--- Instructions to follow ---
Your output is the line containing "(205, 541) = (54, 338): toy" plus every line after it in the listing, reproduced exactly.
##### Provided information #####
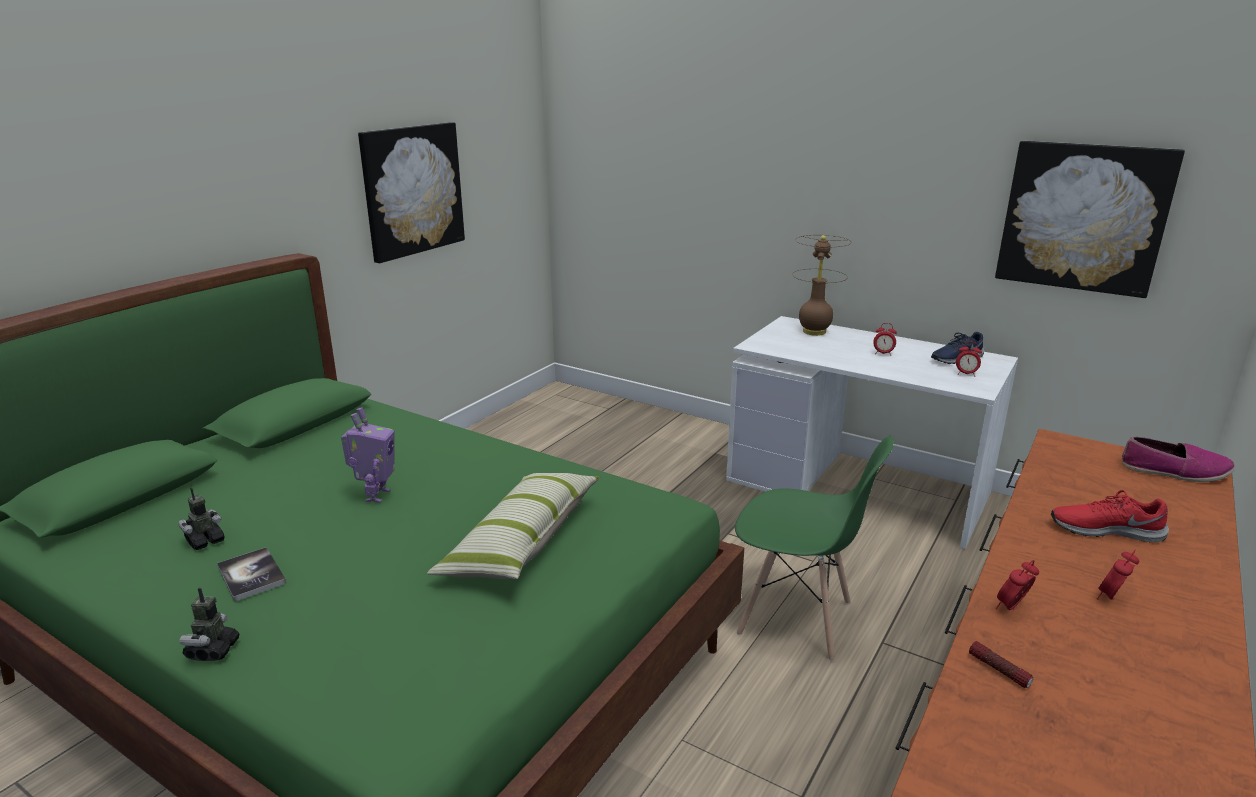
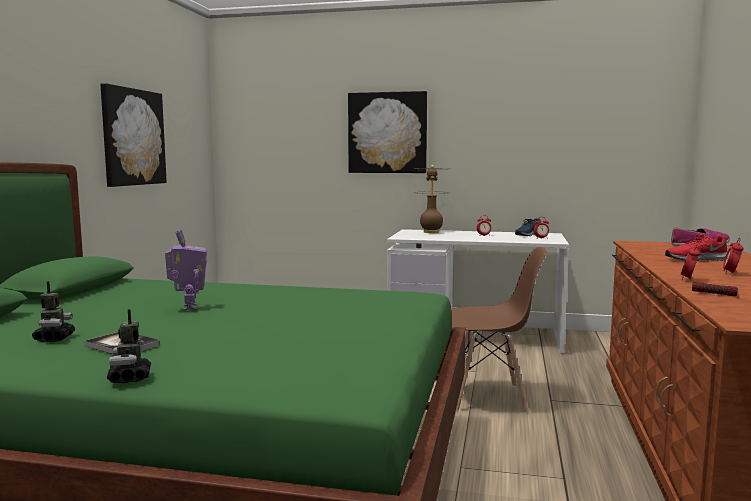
camera: 20 degrees left, 15 degrees down
(205, 541) = (54, 338): toy robot -> toy robot turned 150 degrees clockwise
(522, 541) = (332, 313): pillow -> none
(796, 619) = (488, 398): green chair -> brown chair
(1083, 217) = (585, 141): picture -> picture (387, 133)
#####
--- Answer area ---
(205, 541) = (54, 338): toy robot -> toy robot turned 150 degrees clockwise
(522, 541) = (332, 313): pillow -> none
(796, 619) = (488, 398): green chair -> brown chair
(1083, 217) = (585, 141): picture -> picture (387, 133)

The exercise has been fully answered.